▸ **Atividades**:
**a)** Como ficaria em tópicos o parágrafo da notícia sobre Lula e Eduardo Bolsonaro que começa com "O presidente Luiz Inácio Lula da Silva (PT) voltou"? Mantenha os fatos principais.
**b)** Resuma em duas frases a notícia sobre Lula e Eduardo Bolsonaro.
**c)** Escreva o que vem depois do último parágrafo da notícia sobre Lula e Eduardo Bolsonaro.

▸ **Trecho citado**:
|---|
O presidente Luiz Inácio Lula da Silva (PT) voltou a criticar o ex-deputado federal Eduardo Bolsonaro (PL-SP) durante cerimônia realizada nesta segunda-feira (11), no Palácio do Planalto, em Brasília. O evento marcou a sanção da lei que institui o Dia Nacional em Memória das Vítimas da Covid-19.
Durante o discurso, Lula se referiu ao filho do ex-presidente Jair Bolsonaro como “fujão” ao comentar sua permanência nos Estados Unidos desde fevereiro de 2025.
“Aquele fujão que está nos Estados Unidos tentando pregar o golpe contra o Brasil”, declarou o presidente.
A fala ocorreu em meio a críticas do chefe do Executivo à condução do governo anterior durante a pandemia da Covid-19 e às investigações relacionadas aos atos antidemocráticos.
Eduardo Bolsonaro está nos Estados Unidos desde o ano passado, quando viajou inicialmente para acompanhar a posse do presidente norte-americano Donald Trump. Desde então, permaneceu no país.
Segundo informações divulgadas pelo Congresso em Foco, o ex-parlamentar atua junto a autoridades americanas em articulações relacionadas a possíveis sanções contra integrantes do Judiciário brasileiro envolvidos no julgamento do ex-presidente Jair Bolsonaro por tentativa de golpe de Estado.
|---|
▸ **Dados registrados**:
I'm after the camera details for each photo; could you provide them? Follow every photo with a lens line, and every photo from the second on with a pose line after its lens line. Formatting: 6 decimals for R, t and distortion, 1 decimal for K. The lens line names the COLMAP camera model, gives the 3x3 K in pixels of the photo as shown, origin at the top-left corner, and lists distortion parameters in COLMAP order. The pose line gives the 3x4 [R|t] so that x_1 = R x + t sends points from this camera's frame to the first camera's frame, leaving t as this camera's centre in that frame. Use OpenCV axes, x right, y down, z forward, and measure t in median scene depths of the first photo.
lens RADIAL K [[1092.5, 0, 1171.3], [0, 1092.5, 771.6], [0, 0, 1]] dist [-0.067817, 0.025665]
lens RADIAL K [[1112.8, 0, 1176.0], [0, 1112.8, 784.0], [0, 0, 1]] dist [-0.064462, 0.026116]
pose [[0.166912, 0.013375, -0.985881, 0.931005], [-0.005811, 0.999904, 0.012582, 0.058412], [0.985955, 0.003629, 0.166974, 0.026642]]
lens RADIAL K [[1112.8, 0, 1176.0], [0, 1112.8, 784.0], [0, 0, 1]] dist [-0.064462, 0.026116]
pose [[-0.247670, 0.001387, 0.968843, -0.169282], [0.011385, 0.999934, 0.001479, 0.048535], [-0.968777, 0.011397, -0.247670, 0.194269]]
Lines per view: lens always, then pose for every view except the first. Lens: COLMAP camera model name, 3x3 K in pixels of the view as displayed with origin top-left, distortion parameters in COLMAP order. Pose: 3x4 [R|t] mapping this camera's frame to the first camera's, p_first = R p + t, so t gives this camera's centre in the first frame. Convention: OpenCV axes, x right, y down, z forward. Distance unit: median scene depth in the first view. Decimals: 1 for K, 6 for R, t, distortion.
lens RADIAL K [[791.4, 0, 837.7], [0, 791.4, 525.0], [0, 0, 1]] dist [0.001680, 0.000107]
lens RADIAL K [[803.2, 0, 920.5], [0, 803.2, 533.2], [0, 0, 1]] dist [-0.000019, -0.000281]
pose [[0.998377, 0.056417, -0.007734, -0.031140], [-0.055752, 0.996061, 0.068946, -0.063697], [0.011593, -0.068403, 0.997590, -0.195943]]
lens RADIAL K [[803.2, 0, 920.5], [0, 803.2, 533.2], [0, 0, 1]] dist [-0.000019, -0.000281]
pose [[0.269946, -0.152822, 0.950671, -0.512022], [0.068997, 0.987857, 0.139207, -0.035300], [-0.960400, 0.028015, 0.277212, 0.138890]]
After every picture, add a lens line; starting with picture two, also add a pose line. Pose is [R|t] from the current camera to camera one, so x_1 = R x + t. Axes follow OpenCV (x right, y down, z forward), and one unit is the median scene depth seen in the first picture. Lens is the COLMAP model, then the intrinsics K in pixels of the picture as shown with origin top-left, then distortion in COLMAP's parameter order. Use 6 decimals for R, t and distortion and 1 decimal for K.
|---|
▸ **Respostas**:
**a)**
- Lula (PT) voltou a criticar o ex-deputado federal Eduardo Bolsonaro (PL-SP).
- A crítica foi feita em cerimônia nesta segunda-feira (11), no Palácio do Planalto, em Brasília.
- O evento marcou a sanção da lei que institui o Dia Nacional em Memória das Vítimas da Covid-19.

**b)** Em cerimônia no Palácio do Planalto que marcou a sanção da lei do Dia Nacional em Memória das Vítimas da Covid-19, Lula chamou Eduardo Bolsonaro de "fujão" por ele permanecer nos Estados Unidos desde fevereiro de 2025. Segundo o Congresso em Foco, o ex-deputado atua junto a autoridades americanas em articulações sobre possíveis sanções contra integrantes do Judiciário brasileiro envolvidos no julgamento de Jair Bolsonaro por tentativa de golpe de Estado.

**c)**
Atualmente, Eduardo Bolsonaro responde no Supremo Tribunal Federal (STF) por coação no curso do processo. Em dezembro de 2025, ele também teve o mandato cassado por abandono de cargo.
Durante a cerimônia, Lula também relembrou declarações feitas pelo ex-presidente Jair Bolsonaro no período da pandemia, especialmente sobre vacinação e tratamentos sem comprovação científica.
Segundo o presidente, a condução adotada pelo governo federal na época agravou os impactos da crise sanitária no país, que registrou mais de 700 mil mortes causadas pela Covid-19.
“Vocês sabem que o governo era composto de muita gente que fazia questão de se fazer de ignorante. E por isso levou o país a um sacrifício desnecessário”, afirmou Lula.
O presidente ainda mencionou episódios envolvendo medicamentos defendidos durante a pandemia e relembrou as sucessivas trocas no comando do Ministério da Saúde ao longo da crise sanitária.